There is still such a thing as a tesseract, y'know.

I had such delightful dreams last night. Ever since getting out of the daily grind—I'm on "sabbatical," let's call it, this month—I have been flying again in my dreams. I haven't had the gumption to get off the ground in recent memory, but last night I was soaring. Turns out it's like riding a bike.
I don't know why I thought of that when I read just now that Madeleine L'Engle has died. Maybe because her books about Meg and Charles Wallace mind-fucked me at a very early age, influencing forever the landscape of my dreams. In waking life, they gave me a sense of the eerie otherness of things, which I have not lost.
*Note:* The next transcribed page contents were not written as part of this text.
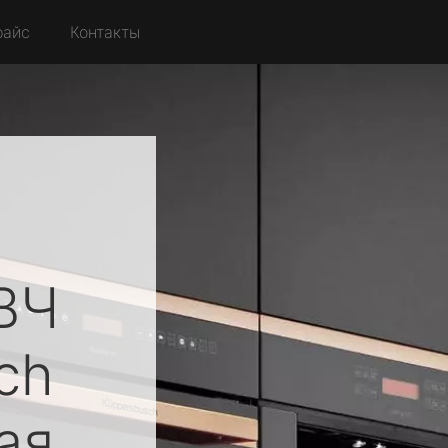
райс
Контакты
ВЧ
ch
ая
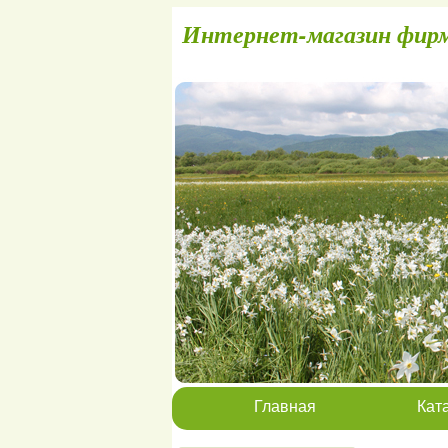
Интернет-магаз
Главная
Кат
Growing up in the seventies and early eighties, we had some pretty funky books to choose from, didn't we? Anything by Shel Silverstein was all right by me. And the author's photo on the back flap, with his guitar and his foot, and that sultry, so not-suitable-for-children's-books stare, always fascinated me...
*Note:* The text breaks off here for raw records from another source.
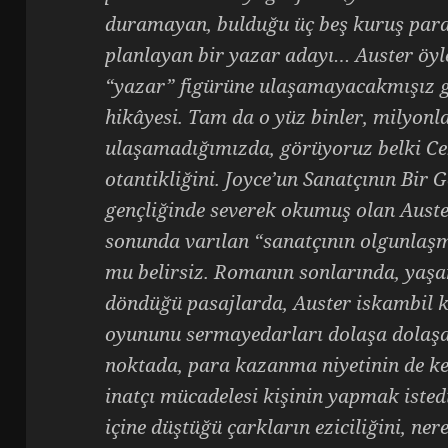
duramayan, bulduğu üç beş kuruş para
planlayan bir yazar adayı… Auster öyle
“yazar” figürüne ulaşamayacakmışız g
hikâyesi. Tam da o yüz binler, milyonl
ulaşamadığımızda, görüyoruz belki Ceb
otantikliğini. Joyce’un Sanatçının Bir
gençliğinde severek okumuş olan Aust
sonunda varılan “sanatçının olgunlaş
mu belirsiz. Romanın sonlarında, yaşa
döndüğü pasajlarda, Auster iskambil k
oyununu sermayedarları dolaşa dolaşa
noktada, para kazanma niyetinin de k
inatçı mücadelesi kişinin yapmak istedi
içine düştüğü çarkların eziciliğini, ne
You know what I'm sayin'? I was like, wow, what is that look? We don't have that look in Kid World.
And then his words and pictures were infused with something we didn't have in Kid World, either. I couldn't put my finger on it at the time, but it came as no surprise to discover in adulthood that he had produced a coffee-table book full of rated-R cartoons (Different Dances) that were a lot like his G-rated cartoons, only more so.
Silverstein was a gifted songwriter, too. Did you know he wrote "A Boy Named Sue"? Not a stretch when you think about it, is it? He also wrote the anti-VD anthem, "Don't Give A Dose to the One You Love Most." Still very handy advice.
I also read Norton Juster's The Phantom Tollbooth, with his neighbor Jules Feiffer's illustrations over and over and over again, and loved it more each time.
I haven't reread A Wrinkle in Time recently—but my other favorites have certainly endured, and journeys to a slightly tilting planet still loom large in my shadowy memories of that alternate universe we call, for lack of a better word, Childhood.